Recycled dental scaremongering

 From the Guardian...

Child 'sugar scourge': thousands having teeth removed in hospital

Experts say annual figures for England obtained by LGA show need for tougher curbs on sugar in children’s diets

More than 40,000 children and young people a year are having rotten teeth removed in hospital in further evidence of what doctors call the “costly scourge of sugar”.

New NHS figures obtained by the Local Government Association (LGA) show that 40,800 under-18s in England had at least one tooth taken out last year under general anaesthetic because of decay. Performing the procedures cost £35.6m.

If this story sounds familiar it is because it is virtually identical to this Guardian news report from last April which said:

The Local Government Association (LGA) says £35m was spent on extracting rotting teeth from under-18s in 2014-15, amounting to 40,970 procedures, compared with 32,457 in 2010-11.

That was based on 2014/15's figure. Today's report was based on 2015/16's figure. Note that the number of extractions has gone down (slightly) in the last year. The Guardian doesn't mention this, nor does it mention the fact that the government banned dentists from taking out more than one tooth in 2000 so all multiple extractions have to be taken out in hospital. The publication of new figures is news of sorts, but it's hard to believe the Guardian would treat it as such if the LGA hadn't made it all about sugar.

The LGA is yet another state-funded lobby group with a bee in its bonnet about sugar and a penchant for higher taxes, hence these attempts to alarm people about childhood teeth extractions without putting the figures in any context. I wrote about this last year but if the LGA can recycle material, so can I...

The LGA’s ‘community wellbeing spokeswoman’ says her figures prove that ‘we don’t just have a child obesity crisis, but a children’s oral health crisis too’.

But do we? We are no longer a nation of Austin Powers. ‘The dental health of the majority of British children has improved dramatically since the early 1970s,’ according to a 2005 study, which also noted that ‘levels of dental decay in UK children at five and 12 years are among the lowest in the world.’ A further study in 2011 also found that ‘since the 1970s, the oral health of the population, both children’s dental decay experience and the decline [in] adult tooth loss, has improved steadily and substantially’.
This was confirmed in a report from the Faculty of Dental Surgery last year.

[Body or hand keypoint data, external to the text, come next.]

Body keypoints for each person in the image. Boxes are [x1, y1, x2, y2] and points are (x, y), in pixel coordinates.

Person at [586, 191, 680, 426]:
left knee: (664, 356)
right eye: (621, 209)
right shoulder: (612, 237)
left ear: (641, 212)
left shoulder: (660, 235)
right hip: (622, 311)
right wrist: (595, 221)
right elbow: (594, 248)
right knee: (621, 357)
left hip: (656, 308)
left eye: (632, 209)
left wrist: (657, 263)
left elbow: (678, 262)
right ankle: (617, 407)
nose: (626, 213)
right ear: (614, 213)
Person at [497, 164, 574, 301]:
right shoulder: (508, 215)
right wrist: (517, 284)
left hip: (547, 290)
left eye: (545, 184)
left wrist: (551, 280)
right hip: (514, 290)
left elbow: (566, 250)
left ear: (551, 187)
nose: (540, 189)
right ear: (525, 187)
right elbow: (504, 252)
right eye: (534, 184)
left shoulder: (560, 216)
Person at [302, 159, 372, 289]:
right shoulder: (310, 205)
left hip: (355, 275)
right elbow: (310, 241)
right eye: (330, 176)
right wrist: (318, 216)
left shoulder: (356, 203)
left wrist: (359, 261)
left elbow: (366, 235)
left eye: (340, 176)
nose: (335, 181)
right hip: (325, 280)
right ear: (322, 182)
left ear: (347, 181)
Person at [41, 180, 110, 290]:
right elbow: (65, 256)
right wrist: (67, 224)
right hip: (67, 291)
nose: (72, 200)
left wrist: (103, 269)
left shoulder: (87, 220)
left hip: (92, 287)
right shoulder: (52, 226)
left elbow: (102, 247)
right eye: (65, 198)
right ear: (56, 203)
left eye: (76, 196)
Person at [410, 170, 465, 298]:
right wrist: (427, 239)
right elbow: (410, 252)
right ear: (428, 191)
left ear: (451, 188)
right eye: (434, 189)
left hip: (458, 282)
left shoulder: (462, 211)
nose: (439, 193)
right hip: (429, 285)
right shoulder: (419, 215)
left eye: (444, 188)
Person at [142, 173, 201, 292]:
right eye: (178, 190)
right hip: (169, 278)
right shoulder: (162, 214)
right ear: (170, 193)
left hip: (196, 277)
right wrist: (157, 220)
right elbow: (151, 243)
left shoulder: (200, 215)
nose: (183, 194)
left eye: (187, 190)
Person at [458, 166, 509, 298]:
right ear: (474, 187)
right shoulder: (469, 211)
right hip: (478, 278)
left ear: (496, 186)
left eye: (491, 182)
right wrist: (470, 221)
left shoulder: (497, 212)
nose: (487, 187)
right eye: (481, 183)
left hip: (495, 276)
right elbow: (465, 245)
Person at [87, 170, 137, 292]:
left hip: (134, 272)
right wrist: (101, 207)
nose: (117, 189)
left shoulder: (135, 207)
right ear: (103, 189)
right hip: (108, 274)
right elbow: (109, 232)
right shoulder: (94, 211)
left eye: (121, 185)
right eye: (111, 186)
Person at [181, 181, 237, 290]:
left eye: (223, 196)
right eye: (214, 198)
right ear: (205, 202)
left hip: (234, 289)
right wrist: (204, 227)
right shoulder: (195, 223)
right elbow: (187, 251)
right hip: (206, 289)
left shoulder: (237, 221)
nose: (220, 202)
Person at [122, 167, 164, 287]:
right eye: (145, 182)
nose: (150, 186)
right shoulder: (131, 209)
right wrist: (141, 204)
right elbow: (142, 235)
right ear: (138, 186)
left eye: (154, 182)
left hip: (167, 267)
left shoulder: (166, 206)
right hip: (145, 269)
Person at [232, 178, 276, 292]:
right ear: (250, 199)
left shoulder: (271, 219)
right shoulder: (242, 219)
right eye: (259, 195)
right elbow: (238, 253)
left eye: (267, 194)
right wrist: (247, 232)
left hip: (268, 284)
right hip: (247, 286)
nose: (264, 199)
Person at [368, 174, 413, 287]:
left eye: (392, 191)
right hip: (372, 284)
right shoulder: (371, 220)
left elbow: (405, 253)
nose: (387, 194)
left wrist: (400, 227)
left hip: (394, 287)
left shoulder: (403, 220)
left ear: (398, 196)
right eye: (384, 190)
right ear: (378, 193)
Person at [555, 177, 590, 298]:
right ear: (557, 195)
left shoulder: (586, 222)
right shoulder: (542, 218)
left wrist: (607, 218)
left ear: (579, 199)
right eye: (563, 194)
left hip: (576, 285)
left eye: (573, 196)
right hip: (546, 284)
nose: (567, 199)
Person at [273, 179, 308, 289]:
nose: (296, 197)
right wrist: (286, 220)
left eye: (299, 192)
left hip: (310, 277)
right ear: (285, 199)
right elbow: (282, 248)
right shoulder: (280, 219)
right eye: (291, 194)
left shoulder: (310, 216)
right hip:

The Office for National Statistics has run the Children’s Dental Health Survey since 1983 and the figures are striking. The number of 12-year-olds who exhibited clear signs of tooth decay fell from 81 per cent in 1983 to 28 per cent in 2013. One in three kids of this age had a cavity in 1983 but by 2013 this had fallen to one in nine. The survey does not look at younger children but in Scotland the prevalence of tooth decay among four-year-olds nearly halved between 1994 and 2014, from 62 per cent in 1994 to 32 per cent in 2014.

The rise in hospital admissions for childhood teeth extraction does not, therefore, reflect a general rise in childhood tooth decay. Quite the opposite. Nor does it reflect a rise in the consumption of sugar or sugary drinks (both have been falling).

There has been no rise in childhood or adult tooth decay as a result of fizzy drinks or anything else. On the contrary, there has been a dramatic decline in tooth decay across all age groups.

Yes, there are still too many kids with bad teeth but a sugar tax is not going to change that. However, there are things that local authorities could do but don't because it requires more than writing press releases. As I said last year...

The Faculty of Dental Surgery (FDS) has suggested that hospitals are being used as a last resort for children who have not been registered with a dentist or are ‘seeking dental treatment when the caries [ie cavity] is already at an advanced stage so must be referred to specialist services’. This is certainly plausible. Tooth decay is most common in inner cities and among low-income families. More could be done to encourage ‘hard to reach’ groups, including the foreign born, to take their kids to the dentist. The FDS would like to see a public campaign to this effect, along with education about the effect of sugar on teeth and the promotion of water fluoridation.

Local authorities could do any of this without having to lobby central government. Instead it is grabbing headlines with Jamie Oliver-style anti-obesity policies which are unlikely to make a dent in obesity rates and are even less suited to reducing rates of tooth decay. Sugar is an important cause of tooth decay, but it is the frequency of consumption that matters, not the overall intake. Saliva naturally removes sugar from teeth within 20 minutes. Drinking a can of pop or scoffing a bag of sweets once a day might not be advisable from an obesity perspective but it is trivial in relation to tooth decay. The problem comes when you make the bag of sweets (or the piece of fruit) last all day. Reducing sugar content in individual items, as the LGA wants to do, would make no difference because the issue is the frequency, not the volume.

The bottom line is that there has been a dramatic improvement in children’s teeth in recent decades as a result of tooth-brushing, fluoridation and dental check-ups. If more kids visited the dentist and brushed their teeth, rates of tooth decay would fall further. Local authorities would have to do some work to achieve this behavioural change but, unlike putting little pictures of teaspoons on lemonade bottles, it would actually work.